Kecurigaan kita kemudian, mungkin saja para birokrat dengan sengaja menyembunyikan akses-akses yang seharusnya mudah bagi rakyat, tetapi tidak disosialisasikan secara benar demi kepentingan jangka pendek mereka (bisa sogok atau mempertahankan kekuasaan). Dalam pengurusan surat-surat di pemerintahan misalnya, sudah menjadi hal yang lumprah, jika kita menyelipkan amplop yang tipis, pengurusan surat-surat tersebut menjadi tersendat lama, bahkan harus berulang kali menanyakan kepada pihak birokrat, padahal semua itu telah menjadi tugas mereka sebagai pelayan masyarakat. dan hal ini seringkali terjadi di masyarakat kita, terutama di pedesaan. Masyarakat yang kurang tahu procedural dalam mengurus surat-surat itu akhirnya menjadi lahan tunjangan tak terduga mereka.
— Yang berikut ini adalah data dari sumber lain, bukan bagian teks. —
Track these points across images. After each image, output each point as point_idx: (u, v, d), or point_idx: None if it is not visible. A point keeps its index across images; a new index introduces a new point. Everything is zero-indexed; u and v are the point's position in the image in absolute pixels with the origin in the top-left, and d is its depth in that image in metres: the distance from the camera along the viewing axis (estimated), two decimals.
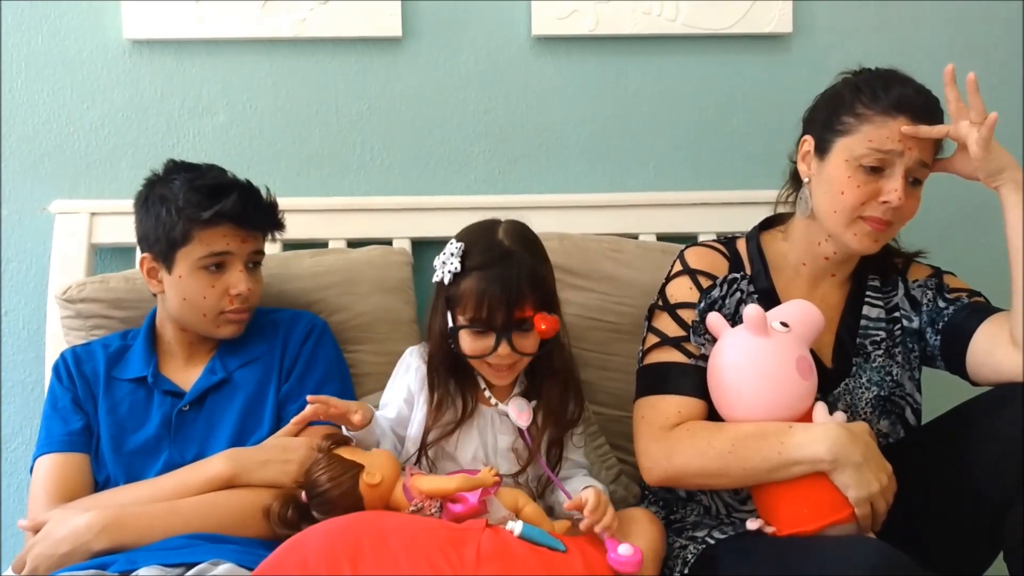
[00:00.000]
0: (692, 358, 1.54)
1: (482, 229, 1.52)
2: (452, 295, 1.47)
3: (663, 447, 1.49)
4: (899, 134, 1.48)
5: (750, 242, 1.65)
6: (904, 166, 1.49)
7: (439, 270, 1.48)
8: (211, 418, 1.63)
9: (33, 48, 2.05)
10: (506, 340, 1.45)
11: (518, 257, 1.46)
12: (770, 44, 2.16)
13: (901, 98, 1.50)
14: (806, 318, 1.49)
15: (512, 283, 1.44)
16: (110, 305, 1.82)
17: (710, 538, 1.53)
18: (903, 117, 1.49)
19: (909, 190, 1.50)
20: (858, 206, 1.50)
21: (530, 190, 2.13)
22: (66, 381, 1.66)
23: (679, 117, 2.16)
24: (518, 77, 2.13)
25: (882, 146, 1.48)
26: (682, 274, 1.61)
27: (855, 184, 1.50)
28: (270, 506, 1.45)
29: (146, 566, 1.36)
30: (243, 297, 1.62)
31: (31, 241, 2.06)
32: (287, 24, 2.06)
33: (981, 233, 2.18)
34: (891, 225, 1.52)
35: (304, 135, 2.11)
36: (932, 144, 1.51)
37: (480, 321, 1.45)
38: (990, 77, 2.21)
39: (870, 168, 1.49)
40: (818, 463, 1.38)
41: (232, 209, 1.59)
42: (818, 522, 1.39)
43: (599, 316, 1.91)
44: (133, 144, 2.07)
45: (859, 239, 1.52)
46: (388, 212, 2.06)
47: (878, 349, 1.59)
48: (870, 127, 1.50)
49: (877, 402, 1.57)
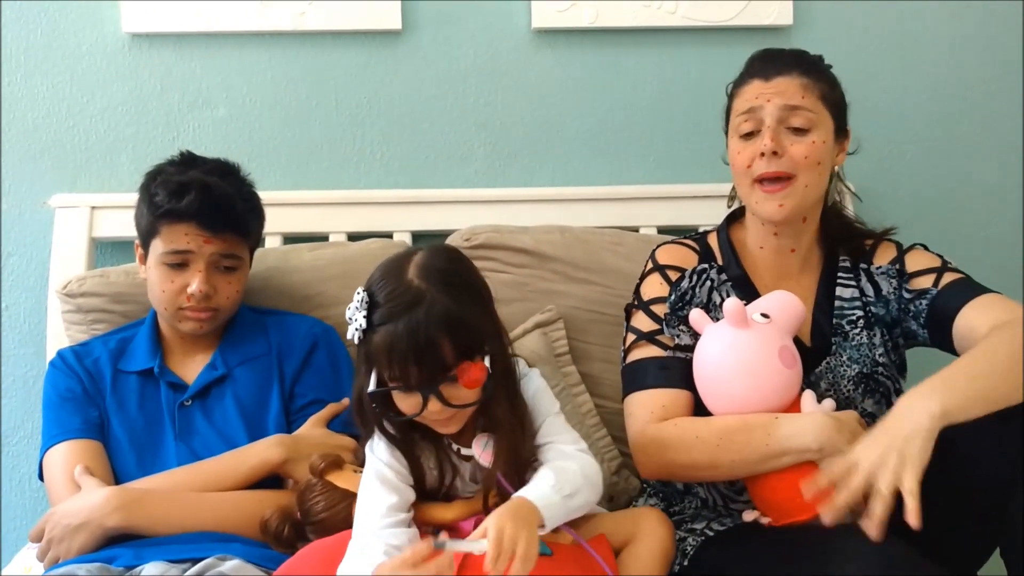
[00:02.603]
0: (668, 350, 1.56)
1: (391, 269, 1.31)
2: (368, 352, 1.28)
3: (655, 440, 1.50)
4: (755, 92, 1.54)
5: (720, 233, 1.68)
6: (771, 116, 1.52)
7: (349, 326, 1.28)
8: (213, 413, 1.63)
9: (32, 42, 2.05)
10: (434, 396, 1.26)
11: (428, 300, 1.25)
12: (770, 37, 2.14)
13: (751, 66, 1.60)
14: (787, 308, 1.50)
15: (420, 334, 1.23)
16: (110, 299, 1.81)
17: (709, 530, 1.53)
18: (755, 80, 1.56)
19: (791, 138, 1.52)
20: (745, 169, 1.55)
21: (530, 183, 2.13)
22: (72, 373, 1.65)
23: (679, 110, 2.16)
24: (518, 70, 2.13)
25: (741, 108, 1.56)
26: (653, 271, 1.64)
27: (736, 152, 1.56)
28: (267, 521, 1.44)
29: (152, 561, 1.36)
30: (198, 297, 1.59)
31: (31, 235, 2.06)
32: (287, 17, 2.06)
33: (981, 225, 2.20)
34: (785, 182, 1.52)
35: (304, 128, 2.10)
36: (797, 83, 1.54)
37: (396, 379, 1.27)
38: (990, 70, 2.22)
39: (747, 134, 1.55)
40: (806, 453, 1.39)
41: (187, 208, 1.57)
42: (811, 511, 1.39)
43: (601, 309, 1.91)
44: (133, 138, 2.07)
45: (762, 206, 1.54)
46: (388, 205, 2.05)
47: (855, 328, 1.59)
48: (736, 100, 1.59)
49: (859, 379, 1.57)
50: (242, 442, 1.58)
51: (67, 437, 1.59)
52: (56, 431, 1.61)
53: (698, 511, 1.60)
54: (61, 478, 1.55)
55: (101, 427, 1.62)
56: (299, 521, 1.43)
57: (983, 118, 2.21)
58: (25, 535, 1.59)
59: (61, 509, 1.46)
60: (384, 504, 1.29)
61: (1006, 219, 2.23)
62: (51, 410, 1.64)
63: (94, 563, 1.38)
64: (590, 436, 1.83)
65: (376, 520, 1.28)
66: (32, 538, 1.49)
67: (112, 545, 1.43)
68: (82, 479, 1.52)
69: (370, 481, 1.32)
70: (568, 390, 1.85)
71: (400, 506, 1.30)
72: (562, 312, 1.90)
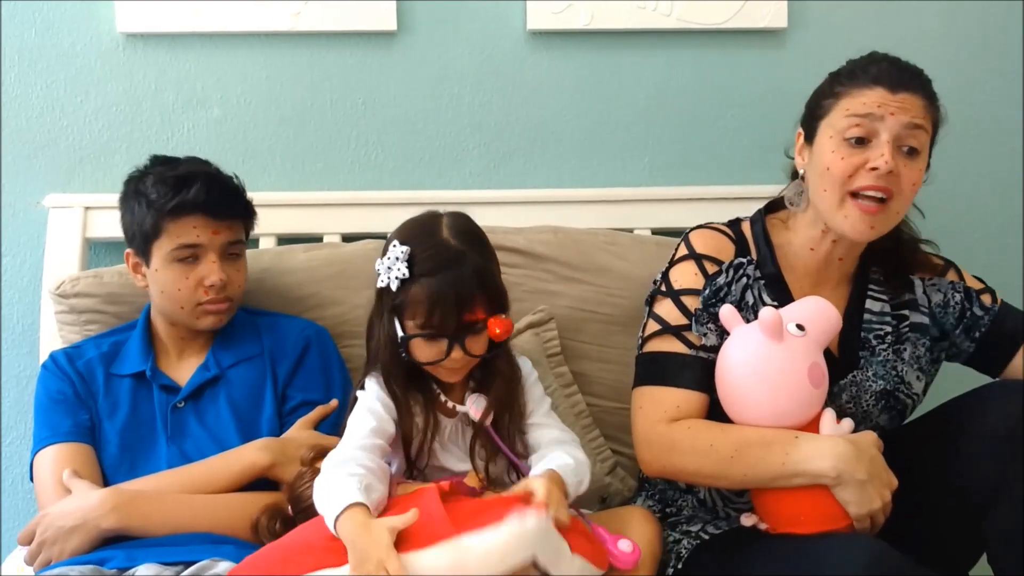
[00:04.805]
0: (693, 348, 1.51)
1: (424, 228, 1.43)
2: (399, 302, 1.40)
3: (664, 441, 1.47)
4: (878, 101, 1.44)
5: (755, 225, 1.61)
6: (890, 131, 1.44)
7: (383, 275, 1.39)
8: (206, 415, 1.63)
9: (26, 42, 2.04)
10: (459, 345, 1.39)
11: (468, 258, 1.38)
12: (765, 39, 2.16)
13: (877, 71, 1.47)
14: (823, 319, 1.44)
15: (464, 288, 1.37)
16: (104, 300, 1.81)
17: (704, 533, 1.53)
18: (879, 88, 1.46)
19: (904, 159, 1.45)
20: (845, 179, 1.45)
21: (524, 185, 2.13)
22: (64, 376, 1.65)
23: (674, 112, 2.16)
24: (513, 71, 2.13)
25: (859, 111, 1.45)
26: (687, 258, 1.56)
27: (839, 157, 1.46)
28: (258, 519, 1.45)
29: (145, 563, 1.36)
30: (217, 287, 1.61)
31: (25, 235, 2.05)
32: (282, 18, 2.05)
33: (980, 227, 2.21)
34: (884, 203, 1.45)
35: (298, 129, 2.10)
36: (921, 104, 1.47)
37: (431, 327, 1.38)
38: (987, 72, 2.22)
39: (855, 140, 1.45)
40: (821, 478, 1.36)
41: (195, 198, 1.58)
42: (814, 528, 1.39)
43: (594, 308, 1.91)
44: (127, 138, 2.07)
45: (851, 223, 1.46)
46: (383, 206, 2.05)
47: (882, 343, 1.55)
48: (847, 99, 1.48)
49: (882, 395, 1.54)
50: (234, 444, 1.57)
51: (56, 440, 1.59)
52: (46, 434, 1.60)
53: (694, 513, 1.59)
54: (50, 481, 1.54)
55: (92, 430, 1.61)
56: (289, 516, 1.43)
57: (980, 120, 2.21)
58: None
59: (54, 511, 1.46)
60: (368, 427, 1.39)
61: (1006, 220, 2.24)
62: (42, 412, 1.64)
63: (87, 565, 1.37)
64: (583, 437, 1.83)
65: (358, 439, 1.37)
66: (21, 541, 1.48)
67: (104, 547, 1.43)
68: (71, 482, 1.51)
69: (360, 411, 1.42)
70: (561, 391, 1.85)
71: (381, 433, 1.39)
72: (556, 312, 1.90)
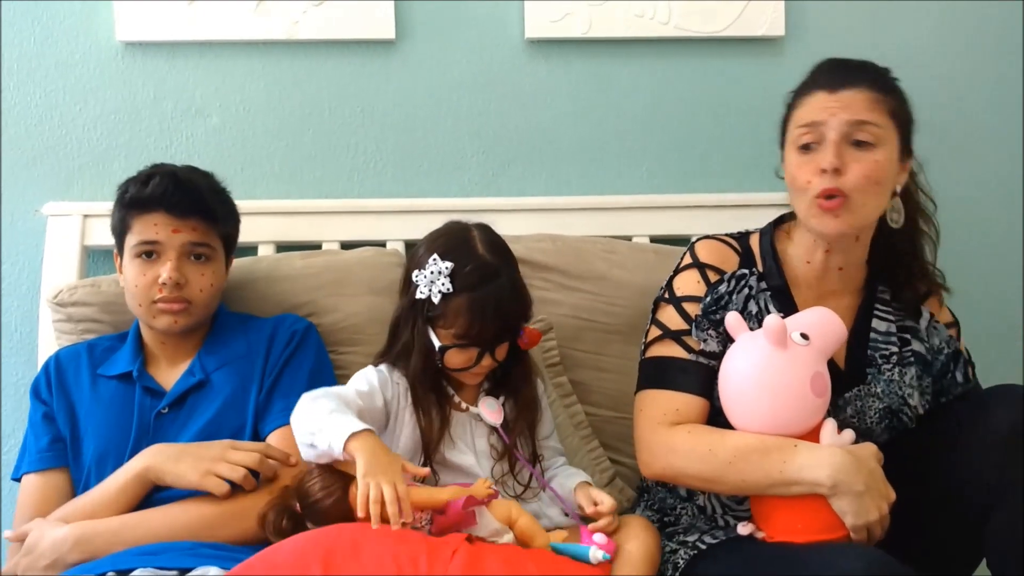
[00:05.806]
0: (692, 353, 1.53)
1: (461, 242, 1.51)
2: (437, 313, 1.48)
3: (664, 443, 1.49)
4: (820, 105, 1.48)
5: (763, 238, 1.63)
6: (835, 131, 1.46)
7: (423, 287, 1.48)
8: (189, 420, 1.62)
9: (25, 50, 2.05)
10: (489, 353, 1.49)
11: (504, 273, 1.49)
12: (762, 47, 2.16)
13: (818, 76, 1.53)
14: (828, 330, 1.45)
15: (503, 302, 1.47)
16: (101, 309, 1.81)
17: (701, 543, 1.52)
18: (820, 92, 1.50)
19: (854, 153, 1.47)
20: (805, 185, 1.49)
21: (523, 192, 2.13)
22: (43, 393, 1.67)
23: (672, 120, 2.16)
24: (511, 79, 2.13)
25: (803, 120, 1.50)
26: (691, 267, 1.59)
27: (796, 166, 1.51)
28: (265, 515, 1.44)
29: (140, 568, 1.36)
30: (169, 285, 1.60)
31: (24, 243, 2.05)
32: (280, 26, 2.06)
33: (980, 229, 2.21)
34: (843, 199, 1.46)
35: (297, 137, 2.11)
36: (866, 97, 1.48)
37: (468, 337, 1.47)
38: (985, 76, 2.23)
39: (806, 146, 1.50)
40: (817, 487, 1.37)
41: (152, 192, 1.60)
42: (810, 537, 1.39)
43: (592, 317, 1.91)
44: (126, 146, 2.07)
45: (818, 221, 1.49)
46: (381, 214, 2.06)
47: (887, 363, 1.56)
48: (797, 111, 1.53)
49: (886, 414, 1.55)
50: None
51: (29, 469, 1.63)
52: (30, 454, 1.64)
53: (692, 522, 1.59)
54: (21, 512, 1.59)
55: (62, 447, 1.63)
56: (296, 511, 1.44)
57: (978, 125, 2.22)
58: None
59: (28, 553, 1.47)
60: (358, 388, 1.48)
61: (1006, 222, 2.24)
62: (30, 424, 1.68)
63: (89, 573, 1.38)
64: (583, 447, 1.83)
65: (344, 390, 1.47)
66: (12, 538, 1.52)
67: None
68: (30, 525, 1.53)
69: (359, 376, 1.52)
70: (560, 401, 1.84)
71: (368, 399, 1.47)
72: (554, 320, 1.90)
Tidak adanya transparansi dalam maslaha ini, merupakan penghambat bagi perkembangan politik dan ekonomi. Antara kepentingan publik dan individu menjadi kabur. Yang seharusnya menjadi hak masyarakat, nyatanya juga sangat sedikit yang dapat dinikmati. Hasil pendapatan pariwisata kita misalnya, kemana uang tersebut?, jika untuk pembangunan, pembangunan yang mana?, jika untuk kesejahteraan masyarakat, mana yang diperdayakan oleh pemerintah?. Disatu sisi, kontrak dan perjanjian orang-orang yang korup itu menempatkan orang berduit di pihak terdepan dan tanpa ada kontrol. Akhirnya rakyat kecil terabaikan dan semakin tertindas. Padahal seharusnya, jika ada pengelolaan yang baik oleh pemerintah, keeksotisan alam kita dapat meningkatkan ekonomi masyarakat, setidaknya untuk masyarakat sekitar.
Maka, untuk menciptakan pemerintahan yang bersih harus mengedepankan moralitas dalam memimpin. Artinya para birokrat harus menyadari bahwa keadilan dan kesejahteraan masyarakat merupakan tujuan utama mereka, bukan kepentingan kelompok atau pribadi. Sehingga mereka mampu melepaskan simpul-simpul habitus yang menghambat tujuan utama, termasuk korupsi dan manipulasi publik. Yang dapat dilakukan untuk mencapai pemerintahan yang bersih ini antara lain; Pertama, merubah pola pikir korup menjadi kebiasaan yang jujur dan kerja keras, ia juga harus menjadi pengawas bagi pejabat yang lain untuk bersikap demikian. Kedua, menciptakan aturan atau hukum yang adil dan tidak memihak dan ketiga, mengedepankan kepentingan rakyat dan tidak berambisi untuk berkuasa, birokrat harus menempatkan masyarakat setara dengan mereka (yang saling membutuhkan) sebagai bagian dari masyarakat secara umum.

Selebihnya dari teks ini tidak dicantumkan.